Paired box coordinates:
*** Begin section ***

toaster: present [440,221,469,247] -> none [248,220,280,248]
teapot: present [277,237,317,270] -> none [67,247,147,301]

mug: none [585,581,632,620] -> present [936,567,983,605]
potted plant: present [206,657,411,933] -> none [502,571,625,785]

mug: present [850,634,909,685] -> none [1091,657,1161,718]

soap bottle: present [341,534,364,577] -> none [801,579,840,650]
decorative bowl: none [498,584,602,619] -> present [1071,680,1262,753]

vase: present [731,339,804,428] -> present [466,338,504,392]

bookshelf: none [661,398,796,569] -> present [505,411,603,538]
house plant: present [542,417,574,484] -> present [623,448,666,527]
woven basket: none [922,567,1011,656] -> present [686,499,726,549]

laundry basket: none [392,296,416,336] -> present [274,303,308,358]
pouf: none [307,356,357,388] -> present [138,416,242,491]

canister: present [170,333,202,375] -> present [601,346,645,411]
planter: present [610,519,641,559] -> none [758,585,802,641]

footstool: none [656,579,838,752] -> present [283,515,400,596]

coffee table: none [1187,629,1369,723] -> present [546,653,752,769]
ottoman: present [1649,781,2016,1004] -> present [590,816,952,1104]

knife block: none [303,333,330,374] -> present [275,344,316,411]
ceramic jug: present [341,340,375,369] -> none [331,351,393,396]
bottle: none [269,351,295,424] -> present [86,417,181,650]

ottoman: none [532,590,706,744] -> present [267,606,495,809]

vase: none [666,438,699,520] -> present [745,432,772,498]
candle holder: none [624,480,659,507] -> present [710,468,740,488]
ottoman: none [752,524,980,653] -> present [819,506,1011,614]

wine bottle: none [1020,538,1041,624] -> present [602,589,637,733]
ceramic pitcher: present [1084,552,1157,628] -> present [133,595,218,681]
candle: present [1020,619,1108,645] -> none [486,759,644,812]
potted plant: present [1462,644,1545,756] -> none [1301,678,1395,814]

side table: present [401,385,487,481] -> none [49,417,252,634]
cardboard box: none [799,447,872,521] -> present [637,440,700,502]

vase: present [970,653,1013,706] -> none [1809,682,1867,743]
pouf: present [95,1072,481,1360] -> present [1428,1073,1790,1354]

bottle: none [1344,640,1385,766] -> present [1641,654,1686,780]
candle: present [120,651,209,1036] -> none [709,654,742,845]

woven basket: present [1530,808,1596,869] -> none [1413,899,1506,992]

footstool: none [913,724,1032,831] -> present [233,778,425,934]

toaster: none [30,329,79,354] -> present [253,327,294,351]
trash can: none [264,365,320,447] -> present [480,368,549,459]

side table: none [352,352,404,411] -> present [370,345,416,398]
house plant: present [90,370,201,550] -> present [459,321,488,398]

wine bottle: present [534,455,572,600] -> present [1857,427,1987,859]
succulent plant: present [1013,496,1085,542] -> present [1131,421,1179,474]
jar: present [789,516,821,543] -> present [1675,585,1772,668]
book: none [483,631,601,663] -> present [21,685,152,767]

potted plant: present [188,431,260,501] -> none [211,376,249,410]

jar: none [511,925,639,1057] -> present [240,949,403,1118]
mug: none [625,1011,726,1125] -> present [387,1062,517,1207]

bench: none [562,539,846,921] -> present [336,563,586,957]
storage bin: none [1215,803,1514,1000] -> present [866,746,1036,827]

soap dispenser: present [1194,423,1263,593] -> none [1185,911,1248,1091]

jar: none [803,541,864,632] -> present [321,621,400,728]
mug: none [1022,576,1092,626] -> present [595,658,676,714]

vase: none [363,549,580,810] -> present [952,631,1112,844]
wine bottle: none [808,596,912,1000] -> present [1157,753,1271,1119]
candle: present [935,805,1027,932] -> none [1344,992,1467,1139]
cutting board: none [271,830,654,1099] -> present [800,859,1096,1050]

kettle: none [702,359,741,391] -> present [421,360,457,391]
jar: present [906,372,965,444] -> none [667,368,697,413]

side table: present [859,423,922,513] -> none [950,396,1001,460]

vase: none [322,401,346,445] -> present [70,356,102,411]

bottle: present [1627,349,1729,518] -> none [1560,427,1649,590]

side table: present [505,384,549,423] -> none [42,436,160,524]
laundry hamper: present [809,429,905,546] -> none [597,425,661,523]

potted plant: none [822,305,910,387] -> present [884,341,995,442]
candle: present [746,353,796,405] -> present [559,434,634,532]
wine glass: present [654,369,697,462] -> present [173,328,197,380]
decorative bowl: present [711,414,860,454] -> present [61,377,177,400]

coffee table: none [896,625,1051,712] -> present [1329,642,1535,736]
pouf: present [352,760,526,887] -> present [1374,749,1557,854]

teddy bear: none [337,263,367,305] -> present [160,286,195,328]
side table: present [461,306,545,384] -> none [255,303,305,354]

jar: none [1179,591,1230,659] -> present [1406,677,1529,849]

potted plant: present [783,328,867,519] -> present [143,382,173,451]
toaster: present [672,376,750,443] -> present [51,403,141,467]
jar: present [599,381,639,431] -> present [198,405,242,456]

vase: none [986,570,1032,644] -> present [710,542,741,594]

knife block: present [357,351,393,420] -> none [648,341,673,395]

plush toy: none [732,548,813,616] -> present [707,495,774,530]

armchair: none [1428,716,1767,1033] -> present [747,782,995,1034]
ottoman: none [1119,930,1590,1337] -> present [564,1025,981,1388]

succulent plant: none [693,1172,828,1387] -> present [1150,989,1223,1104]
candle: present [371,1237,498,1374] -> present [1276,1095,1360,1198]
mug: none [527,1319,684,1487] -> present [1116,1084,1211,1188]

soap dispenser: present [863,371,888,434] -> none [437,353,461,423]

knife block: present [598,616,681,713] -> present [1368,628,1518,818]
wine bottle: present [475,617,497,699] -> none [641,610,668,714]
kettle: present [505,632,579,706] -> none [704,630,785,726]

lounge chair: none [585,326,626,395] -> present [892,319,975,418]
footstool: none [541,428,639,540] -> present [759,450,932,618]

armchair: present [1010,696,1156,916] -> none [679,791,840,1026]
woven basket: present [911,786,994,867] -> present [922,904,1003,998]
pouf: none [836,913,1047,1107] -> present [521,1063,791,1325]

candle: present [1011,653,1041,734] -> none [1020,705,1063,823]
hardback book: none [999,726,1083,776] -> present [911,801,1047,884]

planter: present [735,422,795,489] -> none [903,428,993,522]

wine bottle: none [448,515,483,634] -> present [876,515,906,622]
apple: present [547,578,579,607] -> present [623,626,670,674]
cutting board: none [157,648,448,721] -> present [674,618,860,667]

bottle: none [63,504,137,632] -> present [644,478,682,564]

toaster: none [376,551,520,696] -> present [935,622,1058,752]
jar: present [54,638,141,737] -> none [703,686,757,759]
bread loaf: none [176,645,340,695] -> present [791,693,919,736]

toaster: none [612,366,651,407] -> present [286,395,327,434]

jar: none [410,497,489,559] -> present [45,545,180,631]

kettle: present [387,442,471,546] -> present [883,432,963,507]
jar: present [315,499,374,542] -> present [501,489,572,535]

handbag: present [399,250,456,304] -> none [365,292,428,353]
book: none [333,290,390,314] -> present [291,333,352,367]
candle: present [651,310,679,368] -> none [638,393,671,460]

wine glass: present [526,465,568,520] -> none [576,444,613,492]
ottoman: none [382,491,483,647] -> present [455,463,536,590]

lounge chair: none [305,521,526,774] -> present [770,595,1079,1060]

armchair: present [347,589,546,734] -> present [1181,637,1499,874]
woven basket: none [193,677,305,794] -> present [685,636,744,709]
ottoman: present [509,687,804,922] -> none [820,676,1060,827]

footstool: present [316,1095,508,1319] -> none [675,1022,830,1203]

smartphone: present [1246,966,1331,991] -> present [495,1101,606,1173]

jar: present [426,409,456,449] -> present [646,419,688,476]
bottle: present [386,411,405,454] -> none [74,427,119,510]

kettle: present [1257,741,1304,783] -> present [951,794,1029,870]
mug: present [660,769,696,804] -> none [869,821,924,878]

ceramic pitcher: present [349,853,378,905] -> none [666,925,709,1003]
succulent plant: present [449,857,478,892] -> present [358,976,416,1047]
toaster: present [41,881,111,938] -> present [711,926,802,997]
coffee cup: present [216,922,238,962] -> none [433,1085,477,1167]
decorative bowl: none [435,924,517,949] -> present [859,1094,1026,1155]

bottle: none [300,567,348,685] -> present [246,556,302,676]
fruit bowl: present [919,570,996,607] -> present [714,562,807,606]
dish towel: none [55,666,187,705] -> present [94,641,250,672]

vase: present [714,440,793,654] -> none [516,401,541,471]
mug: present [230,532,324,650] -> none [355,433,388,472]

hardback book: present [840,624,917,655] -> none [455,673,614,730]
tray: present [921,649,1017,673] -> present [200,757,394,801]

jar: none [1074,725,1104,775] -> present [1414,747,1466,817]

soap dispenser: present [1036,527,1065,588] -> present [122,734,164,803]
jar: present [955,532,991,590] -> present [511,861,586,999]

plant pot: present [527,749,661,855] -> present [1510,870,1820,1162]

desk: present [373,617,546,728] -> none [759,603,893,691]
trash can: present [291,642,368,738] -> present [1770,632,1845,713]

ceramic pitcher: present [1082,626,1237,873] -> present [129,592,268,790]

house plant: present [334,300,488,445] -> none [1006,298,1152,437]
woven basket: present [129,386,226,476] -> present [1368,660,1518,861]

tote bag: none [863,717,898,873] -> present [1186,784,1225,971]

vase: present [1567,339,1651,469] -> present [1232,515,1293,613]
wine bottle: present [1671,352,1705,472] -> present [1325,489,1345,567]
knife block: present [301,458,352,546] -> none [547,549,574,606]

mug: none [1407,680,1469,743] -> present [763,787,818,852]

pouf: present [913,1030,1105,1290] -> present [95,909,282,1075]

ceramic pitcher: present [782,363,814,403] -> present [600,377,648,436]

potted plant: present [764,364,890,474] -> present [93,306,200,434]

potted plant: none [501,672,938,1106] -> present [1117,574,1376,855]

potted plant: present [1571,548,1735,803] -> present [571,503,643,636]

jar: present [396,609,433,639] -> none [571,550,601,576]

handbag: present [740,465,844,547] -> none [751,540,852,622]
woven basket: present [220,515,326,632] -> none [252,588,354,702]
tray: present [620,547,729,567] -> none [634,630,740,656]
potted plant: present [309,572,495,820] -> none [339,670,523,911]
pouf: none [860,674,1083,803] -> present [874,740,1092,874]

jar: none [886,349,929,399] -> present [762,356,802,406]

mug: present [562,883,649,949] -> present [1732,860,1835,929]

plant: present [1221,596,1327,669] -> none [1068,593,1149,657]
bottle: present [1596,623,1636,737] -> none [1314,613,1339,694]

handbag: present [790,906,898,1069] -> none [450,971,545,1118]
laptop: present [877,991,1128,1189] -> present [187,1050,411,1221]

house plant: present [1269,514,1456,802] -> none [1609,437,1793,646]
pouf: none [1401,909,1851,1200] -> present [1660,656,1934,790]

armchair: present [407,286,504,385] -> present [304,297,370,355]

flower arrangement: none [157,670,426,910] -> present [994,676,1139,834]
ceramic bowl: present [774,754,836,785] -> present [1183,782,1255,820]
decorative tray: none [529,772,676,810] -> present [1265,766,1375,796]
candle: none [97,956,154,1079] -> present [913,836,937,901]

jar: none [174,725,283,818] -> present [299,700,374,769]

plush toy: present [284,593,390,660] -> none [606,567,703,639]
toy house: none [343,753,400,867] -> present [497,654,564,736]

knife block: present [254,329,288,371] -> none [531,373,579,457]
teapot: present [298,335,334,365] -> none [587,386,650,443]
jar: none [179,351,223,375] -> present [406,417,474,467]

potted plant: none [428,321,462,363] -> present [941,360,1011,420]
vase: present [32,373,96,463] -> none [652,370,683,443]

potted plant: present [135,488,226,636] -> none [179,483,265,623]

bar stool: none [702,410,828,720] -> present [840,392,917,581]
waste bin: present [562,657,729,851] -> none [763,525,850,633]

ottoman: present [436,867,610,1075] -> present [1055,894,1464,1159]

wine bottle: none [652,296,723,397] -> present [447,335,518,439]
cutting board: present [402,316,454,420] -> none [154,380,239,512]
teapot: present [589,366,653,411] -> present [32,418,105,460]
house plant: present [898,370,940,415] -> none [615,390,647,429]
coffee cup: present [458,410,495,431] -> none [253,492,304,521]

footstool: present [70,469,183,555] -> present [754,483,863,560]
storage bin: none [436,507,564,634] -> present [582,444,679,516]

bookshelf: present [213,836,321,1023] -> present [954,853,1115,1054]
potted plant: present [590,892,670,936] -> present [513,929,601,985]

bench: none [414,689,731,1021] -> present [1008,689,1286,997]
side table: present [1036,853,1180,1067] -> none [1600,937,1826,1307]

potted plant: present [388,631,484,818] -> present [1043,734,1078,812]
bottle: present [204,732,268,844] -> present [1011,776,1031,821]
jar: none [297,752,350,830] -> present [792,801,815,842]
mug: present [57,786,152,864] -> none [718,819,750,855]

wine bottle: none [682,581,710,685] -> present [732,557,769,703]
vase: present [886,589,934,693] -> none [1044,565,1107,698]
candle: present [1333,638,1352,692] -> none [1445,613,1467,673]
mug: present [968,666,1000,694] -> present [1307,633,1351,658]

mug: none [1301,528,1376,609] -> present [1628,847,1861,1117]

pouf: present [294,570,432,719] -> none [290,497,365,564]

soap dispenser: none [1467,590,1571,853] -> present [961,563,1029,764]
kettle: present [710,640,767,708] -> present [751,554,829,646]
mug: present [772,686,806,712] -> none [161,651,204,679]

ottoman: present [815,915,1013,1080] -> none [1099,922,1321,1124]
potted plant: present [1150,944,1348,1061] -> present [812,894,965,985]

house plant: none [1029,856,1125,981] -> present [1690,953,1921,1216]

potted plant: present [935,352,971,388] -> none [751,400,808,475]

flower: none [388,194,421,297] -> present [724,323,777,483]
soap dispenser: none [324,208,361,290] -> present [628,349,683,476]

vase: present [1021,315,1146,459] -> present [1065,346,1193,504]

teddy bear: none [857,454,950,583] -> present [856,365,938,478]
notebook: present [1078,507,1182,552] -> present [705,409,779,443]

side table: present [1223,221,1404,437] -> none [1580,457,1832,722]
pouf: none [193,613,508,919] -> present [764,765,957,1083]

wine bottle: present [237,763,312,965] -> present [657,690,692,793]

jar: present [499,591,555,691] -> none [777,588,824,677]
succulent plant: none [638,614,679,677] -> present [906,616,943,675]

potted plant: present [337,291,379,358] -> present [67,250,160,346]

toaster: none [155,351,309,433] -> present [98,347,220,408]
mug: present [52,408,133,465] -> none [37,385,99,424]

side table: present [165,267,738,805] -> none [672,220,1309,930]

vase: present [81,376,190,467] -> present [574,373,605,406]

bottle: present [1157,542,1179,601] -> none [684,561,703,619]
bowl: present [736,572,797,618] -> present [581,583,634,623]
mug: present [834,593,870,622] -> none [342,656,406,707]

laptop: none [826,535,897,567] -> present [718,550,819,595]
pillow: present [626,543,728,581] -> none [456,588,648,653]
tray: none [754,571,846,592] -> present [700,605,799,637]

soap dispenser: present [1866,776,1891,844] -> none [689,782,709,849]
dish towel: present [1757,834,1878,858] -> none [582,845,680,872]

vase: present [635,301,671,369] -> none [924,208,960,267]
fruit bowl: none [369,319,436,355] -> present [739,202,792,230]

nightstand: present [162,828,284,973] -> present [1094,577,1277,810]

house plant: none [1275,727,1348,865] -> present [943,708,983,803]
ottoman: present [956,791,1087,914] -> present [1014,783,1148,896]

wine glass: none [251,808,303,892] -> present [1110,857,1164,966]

*** End section ***

INSTRUCTIONS TO FOLLOW: Give only the lines from the one holding "armchair: present [347,589,546,734]" through the one holding "ottoman: present [509,687,804,922]", each restated exactly as it appears above.

REPLY:
armchair: present [347,589,546,734] -> present [1181,637,1499,874]
woven basket: none [193,677,305,794] -> present [685,636,744,709]
ottoman: present [509,687,804,922] -> none [820,676,1060,827]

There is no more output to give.